Annotations of a dataset can be specified by including an annotations.json or annotations.jsonl file in the root of your archive. An annotations.json file contains an array of annotation JSON objects, whereas a annotations.jsonl file should contain an annotation JSON object on each line. An annotation JSON object has the following fields:

note

path must precede annotations or the path will be ignored and the system will inform you that some of your annotations are missing a valid path.

note

Annotations may be added by uploading an individual annotation.jsonl file using the SDK. See SDK documentation for more information. For annotation files uploaded outside of an archive, replace the path attribute with a datum_id attribute in this section's documentation. The datum id can be retrieved via the datum's URL in the UI or when interacting with datums via the SDK.

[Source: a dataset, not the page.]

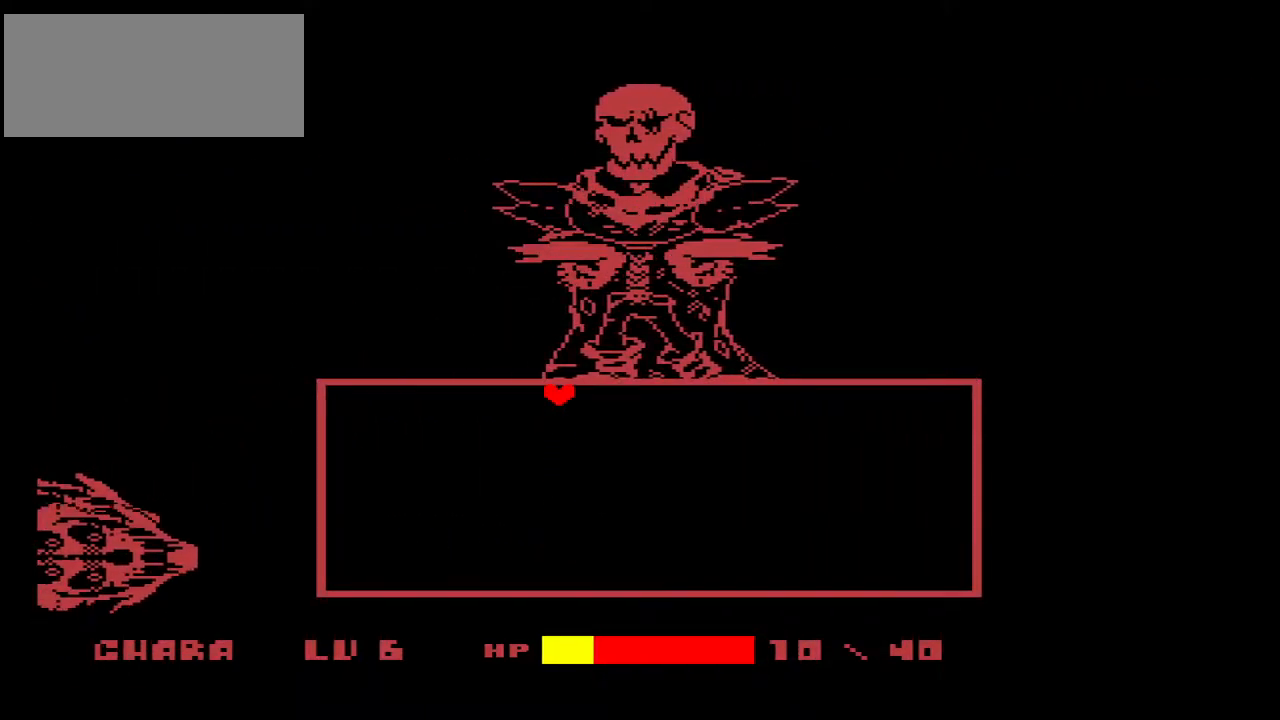
{"keys": [], "events": []}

  • path: Absolute path to the image or text file within the compressed file structure; see the example below.

  • annotations: A list of objects; one for each annotated object in the image file or text file.

    • For images, there are four annotation entry options:
      • Image Classification: class_label
      • Image Segmentation: class_label and contour
      • Object Detection: class_label and bbox
      • Oriented Object Detection: class_label and oriented_bbox
    • For text, there are three annotation entry options:
      • Text Classification: context and label
      • Text Token Classification: start, end, and label
      • Text Generation: context and generated_text
note

All class_label values in your annotation files must be strings (e.g., "cat", "dog", "1", "2"). Do not use integers or other types for class labels. Using integers will cause your dataset upload to fail.

Annotation Examples

Task Type Field

All annotations specify a task_type field to categorize their purpose. This is not required for uploads; the task_type is inferred based on the fields included with that upload. However, it will be in the file when a dataset archive is downloaded from Chariot.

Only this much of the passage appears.